Hakim underwent multiple surgeries during a 13-month recovery period and eventually was able to return to the sheriff's office, but the incident left him with permanent pain and injuries. That evidence of pain and suffering weighed heavily in the jury's decision, the court ruled in rejecting the appeal from Florida-based manufacturer Safariland LLC.

"His pain is often so severe that he can only sleep four to five hours a night," Judge John Z. Lee wrote. "Based on this evidence, the jury's award of $7.5 million, while perhaps on the high side, was not unreasonable or unfair."

Raoul joins gunfight

Speaking of federal courts, Illinois Attorney General Kwame Raoul has joined with his peers in 22 other states in urging the U.S. Supreme Court to uphold laws preventing a person from having a gun while subject to a restraining order for domestic abuse.

Earlier this year, a federal appeals court in Louisiana said such laws violate the Second Amendment.
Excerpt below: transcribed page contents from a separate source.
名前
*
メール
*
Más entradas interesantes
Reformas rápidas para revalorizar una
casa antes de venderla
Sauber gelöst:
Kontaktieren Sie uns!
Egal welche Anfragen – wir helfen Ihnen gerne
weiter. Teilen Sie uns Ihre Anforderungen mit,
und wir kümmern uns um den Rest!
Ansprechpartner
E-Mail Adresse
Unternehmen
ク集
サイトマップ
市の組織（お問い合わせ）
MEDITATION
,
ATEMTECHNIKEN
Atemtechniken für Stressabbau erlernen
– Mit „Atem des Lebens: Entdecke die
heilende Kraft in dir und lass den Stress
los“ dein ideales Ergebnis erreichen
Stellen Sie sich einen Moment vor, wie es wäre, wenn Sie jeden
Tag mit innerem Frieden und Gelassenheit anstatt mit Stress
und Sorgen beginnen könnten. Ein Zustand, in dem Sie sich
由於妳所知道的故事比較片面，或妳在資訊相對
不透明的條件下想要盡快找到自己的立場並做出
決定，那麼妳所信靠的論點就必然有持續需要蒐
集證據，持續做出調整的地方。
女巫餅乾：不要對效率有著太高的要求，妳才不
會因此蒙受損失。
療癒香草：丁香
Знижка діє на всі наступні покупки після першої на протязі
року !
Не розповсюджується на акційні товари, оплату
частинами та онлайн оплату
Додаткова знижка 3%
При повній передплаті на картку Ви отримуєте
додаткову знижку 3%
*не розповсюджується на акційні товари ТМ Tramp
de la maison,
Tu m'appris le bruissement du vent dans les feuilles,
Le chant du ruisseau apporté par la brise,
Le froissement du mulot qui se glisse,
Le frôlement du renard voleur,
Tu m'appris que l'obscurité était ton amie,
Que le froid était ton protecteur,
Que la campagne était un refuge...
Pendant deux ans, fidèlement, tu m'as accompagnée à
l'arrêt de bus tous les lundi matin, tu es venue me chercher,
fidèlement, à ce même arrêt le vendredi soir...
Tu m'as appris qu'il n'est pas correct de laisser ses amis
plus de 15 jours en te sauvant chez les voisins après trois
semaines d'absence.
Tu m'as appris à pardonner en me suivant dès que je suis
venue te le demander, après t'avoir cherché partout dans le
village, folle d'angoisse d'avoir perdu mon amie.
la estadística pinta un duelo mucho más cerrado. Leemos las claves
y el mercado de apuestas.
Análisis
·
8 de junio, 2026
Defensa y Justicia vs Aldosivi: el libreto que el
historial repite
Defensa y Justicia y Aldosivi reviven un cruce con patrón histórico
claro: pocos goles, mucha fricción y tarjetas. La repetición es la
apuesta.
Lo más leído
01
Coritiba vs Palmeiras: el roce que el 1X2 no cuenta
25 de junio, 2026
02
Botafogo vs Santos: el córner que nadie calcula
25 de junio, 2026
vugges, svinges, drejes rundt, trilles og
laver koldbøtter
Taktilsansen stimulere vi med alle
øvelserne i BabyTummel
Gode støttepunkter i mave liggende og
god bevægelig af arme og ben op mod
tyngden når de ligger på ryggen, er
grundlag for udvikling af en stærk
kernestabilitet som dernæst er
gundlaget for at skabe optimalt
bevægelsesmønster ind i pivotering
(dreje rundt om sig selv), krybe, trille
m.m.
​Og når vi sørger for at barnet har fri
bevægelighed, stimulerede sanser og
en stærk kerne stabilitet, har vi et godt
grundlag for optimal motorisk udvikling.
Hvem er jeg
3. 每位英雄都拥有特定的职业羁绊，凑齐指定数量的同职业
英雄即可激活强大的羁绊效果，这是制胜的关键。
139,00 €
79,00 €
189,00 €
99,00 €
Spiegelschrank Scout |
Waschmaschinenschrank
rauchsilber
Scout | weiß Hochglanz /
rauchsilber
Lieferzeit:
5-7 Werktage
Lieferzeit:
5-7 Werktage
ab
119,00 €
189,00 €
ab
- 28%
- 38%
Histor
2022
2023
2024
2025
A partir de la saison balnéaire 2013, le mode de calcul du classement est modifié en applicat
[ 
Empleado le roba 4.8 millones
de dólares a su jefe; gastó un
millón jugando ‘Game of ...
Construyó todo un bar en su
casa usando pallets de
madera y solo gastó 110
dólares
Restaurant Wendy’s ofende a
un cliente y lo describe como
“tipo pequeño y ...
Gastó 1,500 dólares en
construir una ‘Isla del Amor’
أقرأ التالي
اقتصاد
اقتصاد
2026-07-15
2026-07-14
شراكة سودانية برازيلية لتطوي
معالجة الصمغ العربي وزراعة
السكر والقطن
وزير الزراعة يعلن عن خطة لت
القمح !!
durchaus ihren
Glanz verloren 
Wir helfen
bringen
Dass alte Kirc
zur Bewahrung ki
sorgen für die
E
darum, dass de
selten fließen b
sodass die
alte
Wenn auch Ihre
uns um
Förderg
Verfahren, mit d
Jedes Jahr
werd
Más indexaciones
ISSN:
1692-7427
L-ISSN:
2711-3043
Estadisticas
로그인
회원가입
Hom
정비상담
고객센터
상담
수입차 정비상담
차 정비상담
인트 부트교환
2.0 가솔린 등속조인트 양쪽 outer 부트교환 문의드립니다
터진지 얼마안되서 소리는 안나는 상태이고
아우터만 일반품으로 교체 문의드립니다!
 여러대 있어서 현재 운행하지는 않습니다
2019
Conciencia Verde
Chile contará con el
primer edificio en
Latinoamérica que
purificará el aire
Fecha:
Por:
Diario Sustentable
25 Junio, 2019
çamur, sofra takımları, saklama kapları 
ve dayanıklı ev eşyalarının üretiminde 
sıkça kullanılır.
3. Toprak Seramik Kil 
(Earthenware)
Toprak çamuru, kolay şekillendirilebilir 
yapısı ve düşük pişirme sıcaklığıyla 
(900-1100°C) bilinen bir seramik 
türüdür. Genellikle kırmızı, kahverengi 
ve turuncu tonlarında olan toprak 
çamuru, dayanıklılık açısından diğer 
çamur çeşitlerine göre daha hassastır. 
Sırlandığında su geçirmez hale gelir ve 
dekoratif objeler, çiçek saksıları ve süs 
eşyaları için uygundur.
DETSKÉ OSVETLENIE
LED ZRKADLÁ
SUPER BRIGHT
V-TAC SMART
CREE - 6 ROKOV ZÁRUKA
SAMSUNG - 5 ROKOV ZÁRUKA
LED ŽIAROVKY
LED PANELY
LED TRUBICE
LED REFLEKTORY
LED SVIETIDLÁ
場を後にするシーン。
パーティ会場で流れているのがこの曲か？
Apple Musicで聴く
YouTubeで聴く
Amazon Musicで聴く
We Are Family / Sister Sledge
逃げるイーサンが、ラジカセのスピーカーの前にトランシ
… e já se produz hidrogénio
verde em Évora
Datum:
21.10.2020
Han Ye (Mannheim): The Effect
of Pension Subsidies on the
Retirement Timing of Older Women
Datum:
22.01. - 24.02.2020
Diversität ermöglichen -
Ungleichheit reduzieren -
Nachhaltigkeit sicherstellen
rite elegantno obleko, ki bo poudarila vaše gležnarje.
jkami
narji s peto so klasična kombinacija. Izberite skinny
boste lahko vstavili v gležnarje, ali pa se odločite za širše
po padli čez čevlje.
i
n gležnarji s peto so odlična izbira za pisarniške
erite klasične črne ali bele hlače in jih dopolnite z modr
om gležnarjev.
The decision involved the case of a Texas man who was charged with illegally possessing firearms in 2020, after his ex-girlfriend accused him of assaulting her and obtained a restraining order.

The Supreme Court in June agreed to take on the case and is expected to hear arguments this fall.

Raoul, who filed a brief with the Supreme Court this week, said the Louisiana court's ruling puts domestic violence victims at further risk of being harmed or killed by their abusers.

"Guns are the leading cause of intimate partner homicides, and policymakers have a vested interest in keeping guns out of the hands of those with a known history of violence," he said.